Otro chico me dijo que le pagaron para descargar cajas etiquetadas como ‘donativos’. Cuando se negó, apareció dos días después blanco como el invierno, con espuma en los labios.” La palabra sobredosis estaba ahí sin ser mencionada, un moretón bajo una manga. Juan sintió el medallón calentarse en su palma, como el metal toma calor y lo mantiene un segundo más que la piel. El teléfono de Juan vibró en su chaqueta, un número desconocido, y contra su mejor juicio respondió, como si estuviera sacando una astilla para admirar su punta. “¿Disfrutando de los humedales, Inspector Ovieda?” La voz era suave como una anguila en sedimento, inubicable, filtrada.
Un motor distante funcionaba en la calzada; la luz barría los juncos como un buscador aburrido. Apagó el teléfono sin responder, lo deslizó dentro de su bota y observó cómo el rostro de Tonet se tensaba. De vuelta a la moto, bajo el asiento encontró lo que había pasado por alto en su prisa: una pequeña caja negra del tamaño de una lata de sardinas, imantada al marco con un LED rojo parpadeando como un corazón constante y estúpido. La envolvió en papel de aluminio de una manta de emergencia vieja en su equipo y la guardó; quien estuviera contando sus pasos podría contar los equivocados.
El lago respiró y exhaló, un suspiro que movió los juncos para que su aplauso seco temblara en la línea. En algún lugar, una cuerda golpeó la madera como una palma golpea una mesa para callar una sala. Una furgoneta blanca asomó sobre la tierra compactada, como una ballena varándose, seguida por un sedán oscuro cuya luz interior permaneció ominosamente apagada. El guardia del club que Juan había visto en la rejilla del sótano salió, su chaqueta salpicada de marcas de sal como leche fosilizada, las mangas cubiertas de fibras de esparto que brillaban pálidas.
“Inspector,” dijo con una sonrisa que no dejaba ver dientes, “nuestros miembros valoran la privacidad.” Otras dos figuras se acercaron al puente, sus botas suaves, como si no quisieran despertar a algo que dormía allí. La Moto Guzzi rugió a la vida con el primer patadón, un gruñido que descendió por su columna con alivio y algo parecido a la alegría. Se deslizó pastando el parachoques de la furgoneta con un espacio de una mano y tomó el camino del dique, los juncos azotando sus piernas mientras las libélulas rebotaban contra la luz del faro como chispas.
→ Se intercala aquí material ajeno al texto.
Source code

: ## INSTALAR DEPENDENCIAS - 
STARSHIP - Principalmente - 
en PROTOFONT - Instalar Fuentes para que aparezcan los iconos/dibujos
La orilla del lago se túnelaba hacia él, negra y plateada, el mundo resumido en el crujido de grava, viento y la rápida mirada de estrellas en el agua.
No miró hacia atrás hasta que tuvo que hacerlo, cuando los faros del sedán esculpieron el camino de blanco. Apagó el motor y se metió en la sombra de un tamarisco, respiración constante, manos seguras en la oscuridad, el recibo abierto en una palma. Almacén 14-1 le miraba desde una página deformada, el sello de murciélago y ancla borroso pero definido, Token 7B subrayado como una acusación. Al otro lado del agua, una luz parpadeó y reapareció, no era la linterna de un pescador, sino el lento parpadeo de un rodamiento.
Algo siseó y golpeó contra el poste junto a su oído, astillas picándole la mejilla, el olor de cordita entrelazado con naranja y barro. “Hora de negociar,” llamó una voz, al otro lado de los juncos, divertida de una manera que no tenía nada que ver con el humor. “¿Qué nos darás por la pequeña moneda, Ovieda: tu silencio o tu aliento?”